Job item ▸ Isolate every line in the data with the string "крыть" and copy it.

:::::

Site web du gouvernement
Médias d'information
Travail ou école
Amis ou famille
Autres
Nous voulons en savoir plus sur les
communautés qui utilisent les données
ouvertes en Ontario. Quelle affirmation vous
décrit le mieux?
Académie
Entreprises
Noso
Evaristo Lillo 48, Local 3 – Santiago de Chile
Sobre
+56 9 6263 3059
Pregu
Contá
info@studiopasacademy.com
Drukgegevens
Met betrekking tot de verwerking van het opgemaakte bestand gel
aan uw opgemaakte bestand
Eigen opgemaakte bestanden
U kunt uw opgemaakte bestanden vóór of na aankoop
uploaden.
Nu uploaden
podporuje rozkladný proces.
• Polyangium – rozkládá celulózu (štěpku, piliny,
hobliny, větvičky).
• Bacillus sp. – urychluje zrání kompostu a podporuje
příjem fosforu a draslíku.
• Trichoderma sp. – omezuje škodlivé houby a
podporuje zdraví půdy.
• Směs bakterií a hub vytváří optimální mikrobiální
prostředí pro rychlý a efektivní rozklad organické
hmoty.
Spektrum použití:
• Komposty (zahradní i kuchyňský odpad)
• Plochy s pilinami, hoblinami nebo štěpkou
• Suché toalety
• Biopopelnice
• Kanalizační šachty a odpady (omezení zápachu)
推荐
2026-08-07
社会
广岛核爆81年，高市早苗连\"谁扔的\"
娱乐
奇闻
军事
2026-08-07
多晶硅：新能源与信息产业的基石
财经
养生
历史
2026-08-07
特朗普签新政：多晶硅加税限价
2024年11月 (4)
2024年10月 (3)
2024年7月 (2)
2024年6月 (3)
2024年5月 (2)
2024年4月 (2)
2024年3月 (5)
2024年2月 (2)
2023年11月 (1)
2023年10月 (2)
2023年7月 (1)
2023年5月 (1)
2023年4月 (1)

:::::

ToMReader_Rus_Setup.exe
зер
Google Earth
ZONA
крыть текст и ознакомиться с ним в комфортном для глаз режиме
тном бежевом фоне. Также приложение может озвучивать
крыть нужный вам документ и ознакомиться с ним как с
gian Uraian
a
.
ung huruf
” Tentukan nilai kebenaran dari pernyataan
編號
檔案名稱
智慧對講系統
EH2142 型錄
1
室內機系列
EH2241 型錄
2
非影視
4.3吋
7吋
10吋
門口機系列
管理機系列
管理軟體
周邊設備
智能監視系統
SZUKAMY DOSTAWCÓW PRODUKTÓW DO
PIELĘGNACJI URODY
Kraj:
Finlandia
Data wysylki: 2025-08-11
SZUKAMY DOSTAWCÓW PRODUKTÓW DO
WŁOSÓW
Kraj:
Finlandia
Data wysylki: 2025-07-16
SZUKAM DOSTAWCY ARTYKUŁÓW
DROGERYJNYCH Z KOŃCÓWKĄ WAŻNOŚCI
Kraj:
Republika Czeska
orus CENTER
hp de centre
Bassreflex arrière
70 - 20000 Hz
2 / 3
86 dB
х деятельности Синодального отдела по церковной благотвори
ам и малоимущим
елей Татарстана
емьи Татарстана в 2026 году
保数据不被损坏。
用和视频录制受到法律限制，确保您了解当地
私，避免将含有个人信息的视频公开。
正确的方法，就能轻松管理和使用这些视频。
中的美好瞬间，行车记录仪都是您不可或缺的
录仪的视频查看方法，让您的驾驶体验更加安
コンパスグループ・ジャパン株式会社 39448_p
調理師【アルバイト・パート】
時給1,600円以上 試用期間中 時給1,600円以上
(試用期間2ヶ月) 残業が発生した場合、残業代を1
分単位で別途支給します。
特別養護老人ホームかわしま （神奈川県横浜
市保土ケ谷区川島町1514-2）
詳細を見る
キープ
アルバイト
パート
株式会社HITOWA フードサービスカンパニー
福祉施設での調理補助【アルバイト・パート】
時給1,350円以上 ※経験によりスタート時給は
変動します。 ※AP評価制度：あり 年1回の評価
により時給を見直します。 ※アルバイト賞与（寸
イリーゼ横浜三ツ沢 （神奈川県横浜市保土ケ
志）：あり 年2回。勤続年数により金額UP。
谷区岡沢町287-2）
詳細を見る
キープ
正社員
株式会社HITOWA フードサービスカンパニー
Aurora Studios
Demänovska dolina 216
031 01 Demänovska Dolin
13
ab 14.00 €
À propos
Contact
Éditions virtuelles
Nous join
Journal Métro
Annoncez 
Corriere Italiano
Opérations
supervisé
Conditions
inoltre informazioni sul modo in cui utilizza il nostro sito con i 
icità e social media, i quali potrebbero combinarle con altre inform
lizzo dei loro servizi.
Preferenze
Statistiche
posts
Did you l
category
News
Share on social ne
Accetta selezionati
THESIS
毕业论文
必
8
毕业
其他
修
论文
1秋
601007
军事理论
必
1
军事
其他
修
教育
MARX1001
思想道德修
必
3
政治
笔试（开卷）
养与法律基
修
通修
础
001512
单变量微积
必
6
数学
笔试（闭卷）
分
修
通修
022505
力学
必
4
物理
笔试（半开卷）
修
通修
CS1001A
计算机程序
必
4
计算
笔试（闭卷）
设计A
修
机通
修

:::::

Solution to the exercise ▸
крыть текст и ознакомиться с ним в комфортном для глаз режиме
крыть нужный вам документ и ознакомиться с ним как с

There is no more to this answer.